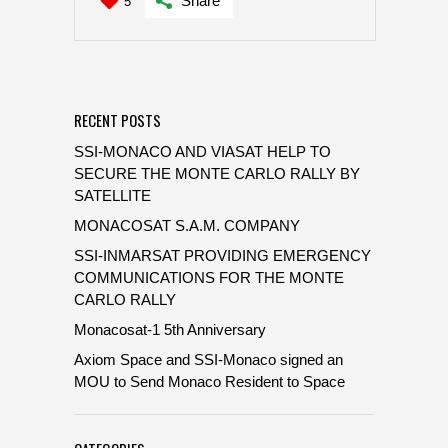
Share
5
RECENT POSTS
SSI-MONACO AND VIASAT HELP TO
SECURE THE MONTE CARLO RALLY BY
SATELLITE
MONACOSAT S.A.M. COMPANY
SSI-INMARSAT PROVIDING EMERGENCY
COMMUNICATIONS FOR THE MONTE
CARLO RALLY
Monacosat-1 5th Anniversary
Axiom Space and SSI-Monaco signed an
MOU to Send Monaco Resident to Space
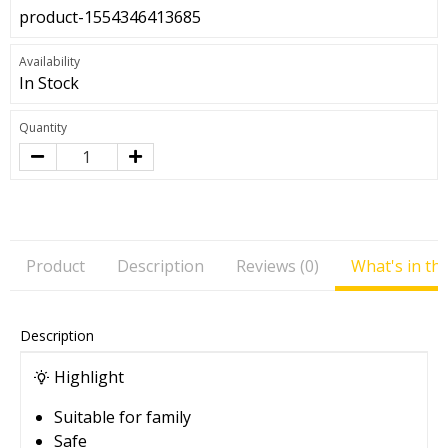
product-1554346413685
Availability
In Stock
Quantity
Product
Description
Reviews (0)
What's in th
Description
Highlight
Suitable for family
Safe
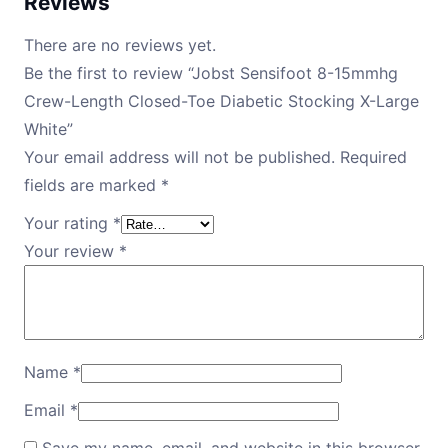
Reviews
There are no reviews yet.
Be the first to review “Jobst Sensifoot 8-15mmhg
Crew-Length Closed-Toe Diabetic Stocking X-Large
White”
Your email address will not be published.
Required
fields are marked
*
Your rating
*
Your review
*
Name
*
Email
*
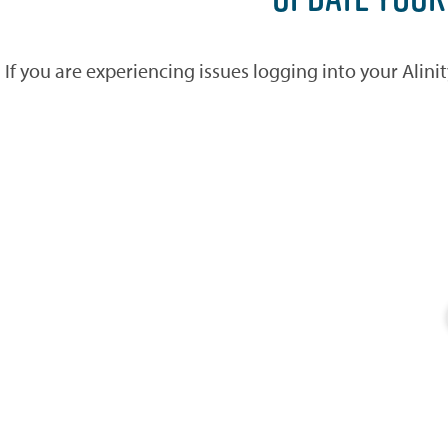
If you are experiencing issues logging into your Alin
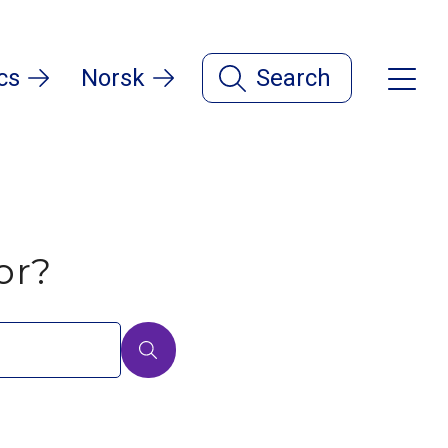
cs
Norsk
Search
or?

REQUIRED WORK:
Pick out each line above that contains the word "MONTE" and copy it.

ANSWER TO THIS TASK:
SECURE THE MONTE CARLO RALLY BY
COMMUNICATIONS FOR THE MONTE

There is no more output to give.